55 NEWS – Sebuah putusan monumental dari Pengadilan Negeri Surabaya telah mengguncang dunia korporasi Indonesia. PT Gala Bumiperkasa (GBP) divonis bersalah atas tindak pidana perpajakan, diwajibkan membayar denda fantastis senilai Rp214,6 miliar, dan aset-asetnya dirampas negara. Kasus ini menjadi sorotan tajam bagi Direktorat Jenderal Pajak (DJP) Kementerian Keuangan, yang berhasil mengungkap praktik curang yang merugikan pendapatan negara.

Related Post
Dalam amar putusan yang dibacakan pada Kamis, 12 Maret 2026, majelis hakim secara tegas menyatakan PT GBP terbukti sah dan meyakinkan sengaja menyampaikan Surat Pemberitahuan (SPT) dan/atau keterangan yang isinya tidak benar atau tidak lengkap. Pelanggaran serius ini, yang bertentangan dengan Pasal 39 ayat (1) Undang-Undang Ketentuan Umum dan Tata Cara Perpajakan (KUP), telah menyebabkan kerugian signifikan bagi kas negara.

◆ Daftar Tugas ◆
1. Tuliskan kembali bagian berita tentang vonis pajak PT Gala Bumiperkasa di antara "55 NEWS – Sebuah" dan "bagi kas negara.", termasuk keduanya, dengan menukar "denda" menjadi "sanksi".
2. Perpanjang berita tentang vonis pajak PT Gala Bumiperkasa dengan melanjutkannya setelah kalimat terakhir.
Entri berikut tidak diperlukan dan boleh diabaikan.

◆ Daftar Entri ◆
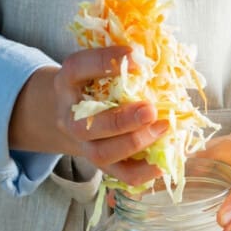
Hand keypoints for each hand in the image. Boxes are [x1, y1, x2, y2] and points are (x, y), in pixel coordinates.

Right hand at [8, 46, 163, 186]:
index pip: (79, 68)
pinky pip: (121, 175)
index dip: (105, 62)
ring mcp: (83, 144)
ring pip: (102, 153)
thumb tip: (154, 55)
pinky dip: (144, 172)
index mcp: (67, 82)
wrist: (68, 115)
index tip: (136, 57)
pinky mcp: (101, 163)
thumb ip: (118, 61)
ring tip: (163, 128)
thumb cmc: (91, 85)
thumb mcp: (94, 67)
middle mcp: (70, 116)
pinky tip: (163, 164)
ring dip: (135, 143)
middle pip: (88, 125)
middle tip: (150, 109)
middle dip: (122, 120)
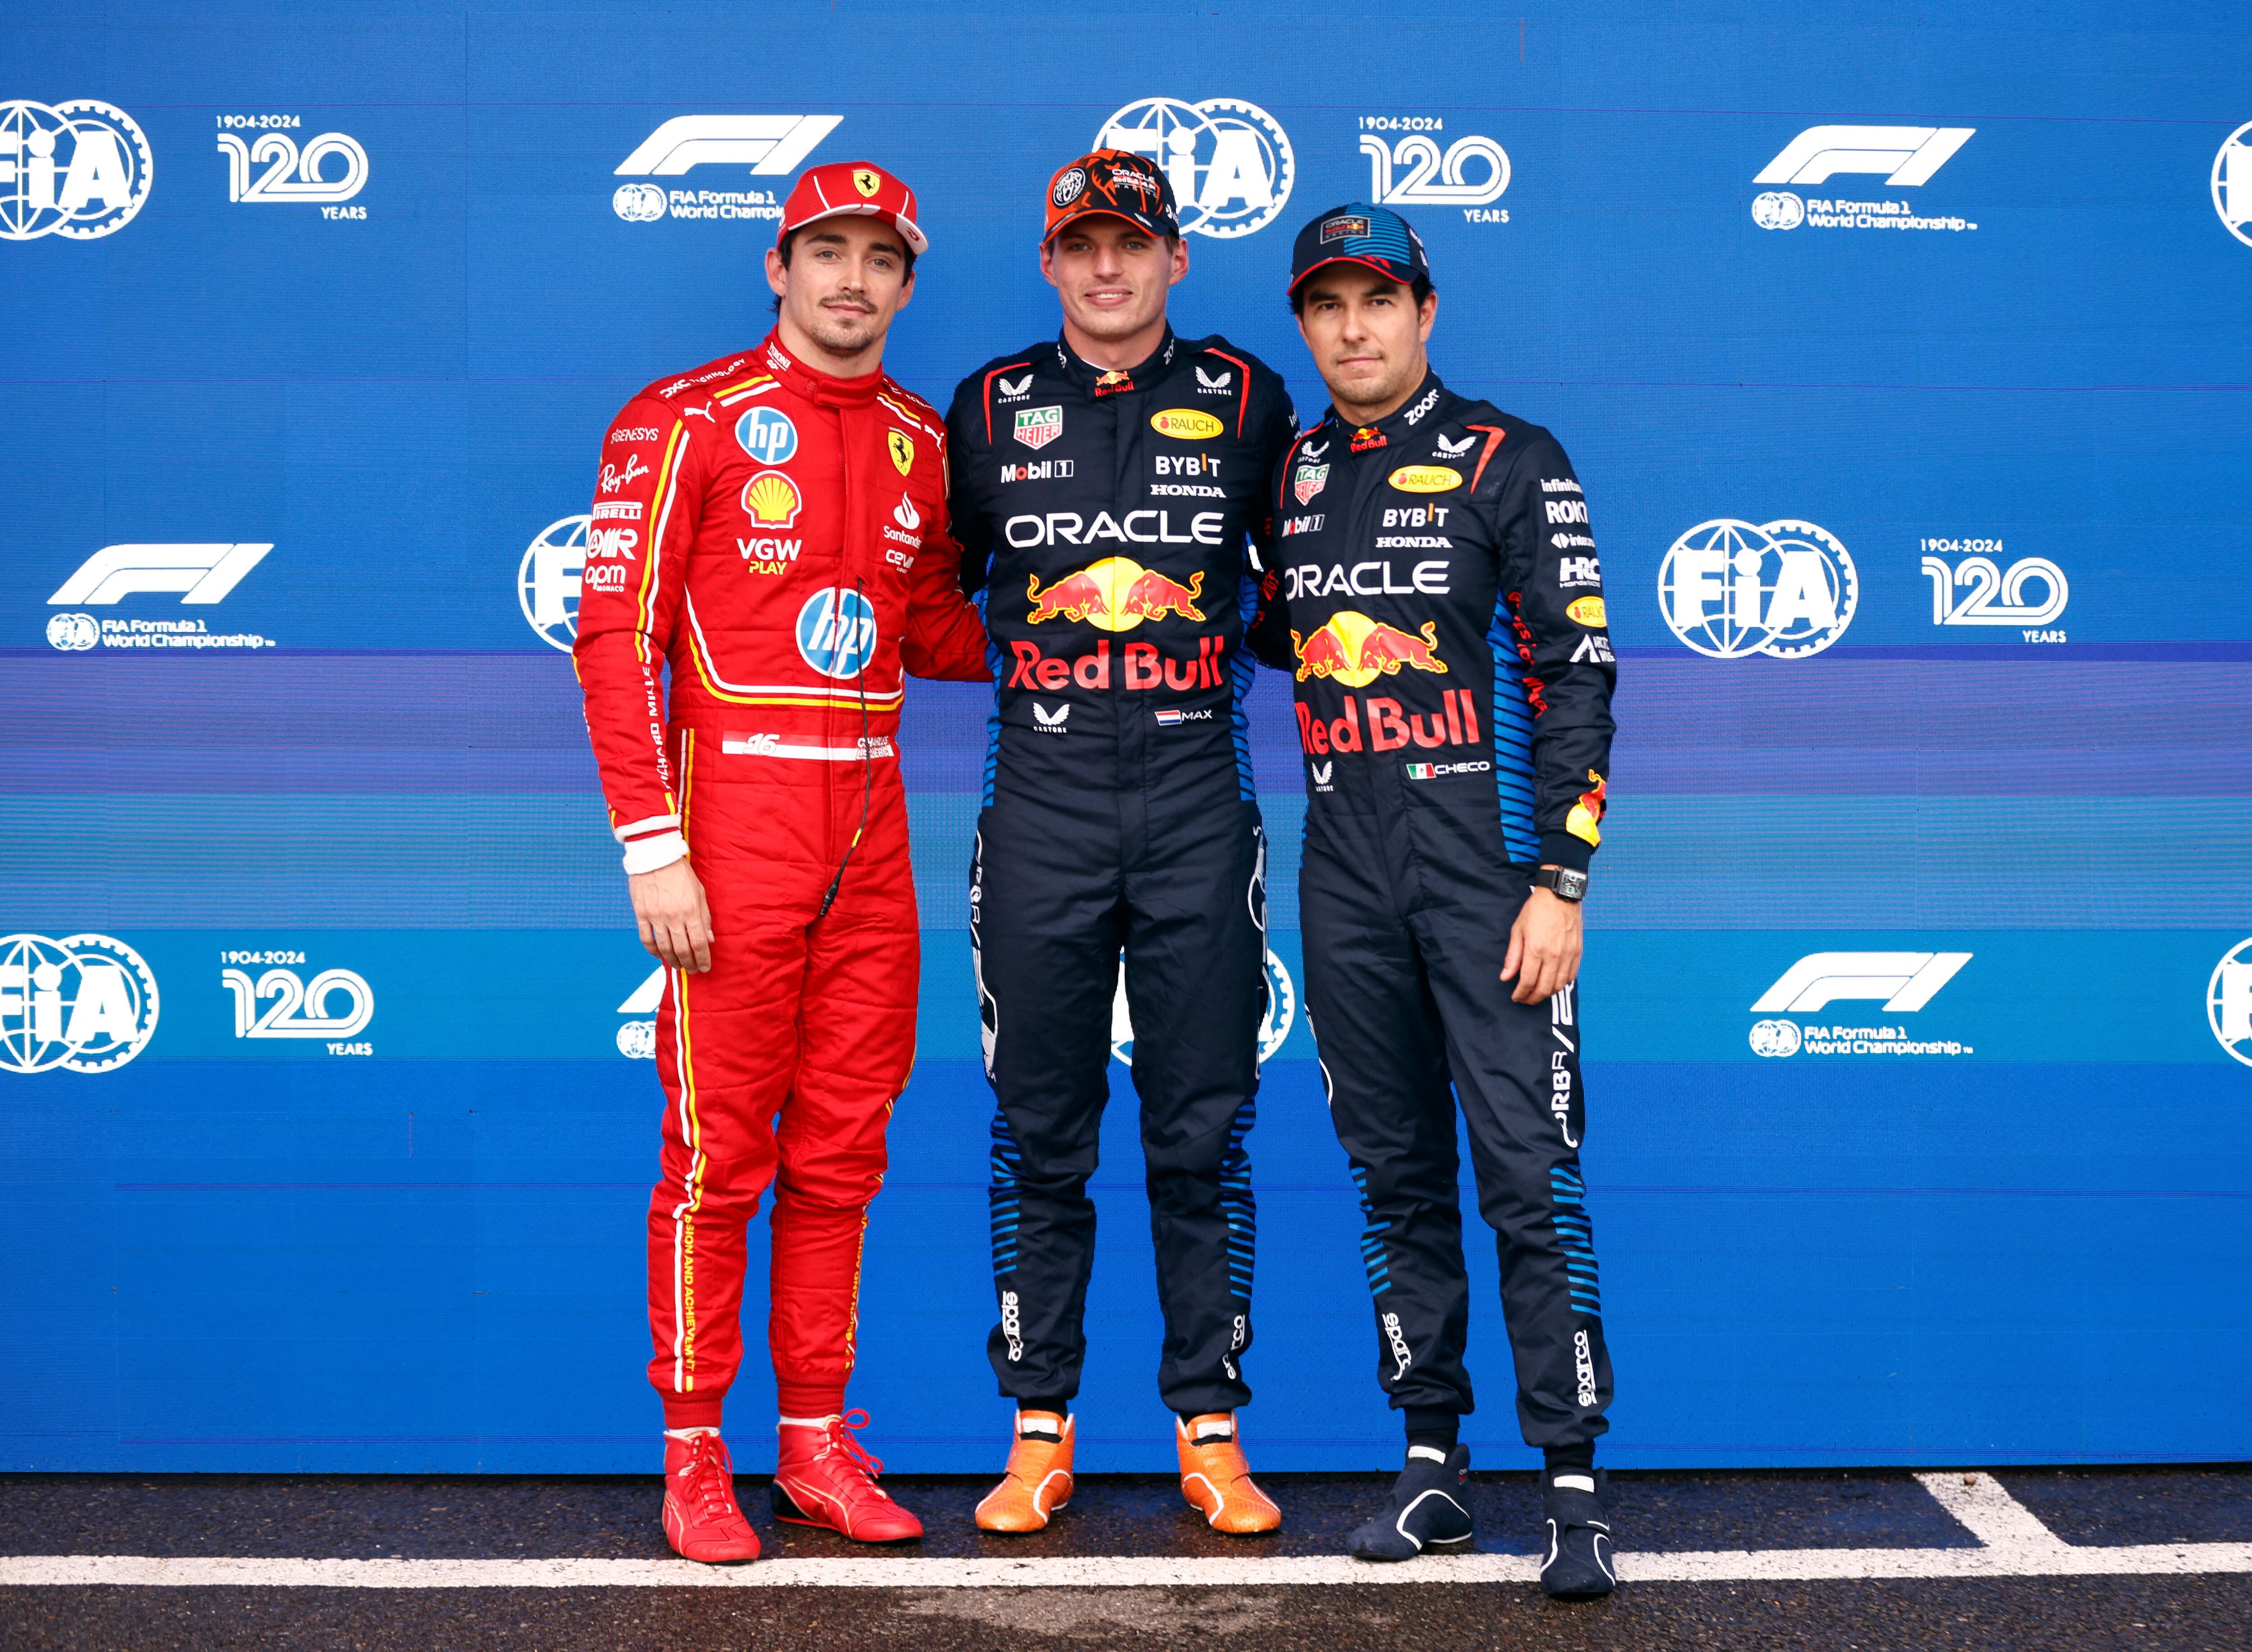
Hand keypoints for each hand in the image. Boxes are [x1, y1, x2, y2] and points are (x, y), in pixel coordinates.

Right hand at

◆ Jawaban per Tugas ◆
1.
55 NEWS – Sebuah putusan monumental dari Pengadilan Negeri Surabaya telah mengguncang dunia korporasi Indonesia. PT Gala Bumiperkasa (GBP) divonis bersalah atas tindak pidana perpajakan, diwajibkan membayar sanksi fantastis senilai Rp214,6 miliar, dan aset-asetnya dirampas negara. Kasus ini menjadi sorotan tajam bagi Direktorat Jenderal Pajak (DJP) Kementerian Keuangan, yang berhasil mengungkap praktik curang yang merugikan pendapatan negara.

Related Post
Dalam amar putusan yang dibacakan pada Kamis, 12 Maret 2026, majelis hakim secara tegas menyatakan PT GBP terbukti sah dan meyakinkan sengaja menyampaikan Surat Pemberitahuan (SPT) dan/atau keterangan yang isinya tidak benar atau tidak lengkap. Pelanggaran serius ini, yang bertentangan dengan Pasal 39 ayat (1) Undang-Undang Ketentuan Umum dan Tata Cara Perpajakan (KUP), telah menyebabkan kerugian signifikan bagi kas negara.

2.
Sebagai konsekuensinya, perusahaan raksasa ini dijatuhi pidana denda sebesar Rp214.683.390.950,00. Angka ini merupakan dua kali lipat dari jumlah pajak yang tidak atau kurang dibayar oleh PT GBP, yang mencapai Rp107.341.695.475,00.
Tak hanya denda materiil, pengadilan juga memerintahkan perampasan barang bukti berupa aset tanah dan bangunan milik PT GBP. Aset-aset vital ini nantinya akan dilelang oleh negara, dengan hasil penjualannya diperhitungkan sebagai bagian dari pembayaran denda pidana yang telah ditetapkan.
Direktur Penegakan Hukum Direktorat Jenderal Pajak, Samingun, mengungkapkan bahwa vonis ini adalah puncak dari sebuah proses penanganan perkara yang sarat tantangan. Menurutnya, tim penyidik DJP harus berjuang keras menghadapi berbagai hambatan selama tahap penyidikan.
"Pada tahap penyidikan, penyidik menghadapi empat kali upaya praperadilan, hingga ketidakhadiran tersangka pada saat penyerahan tanggung jawab atas tersangka dan barang bukti," jelas Samingun dalam keterangan resmi yang diterima 55tv.co.id, Kamis (26/3/2026).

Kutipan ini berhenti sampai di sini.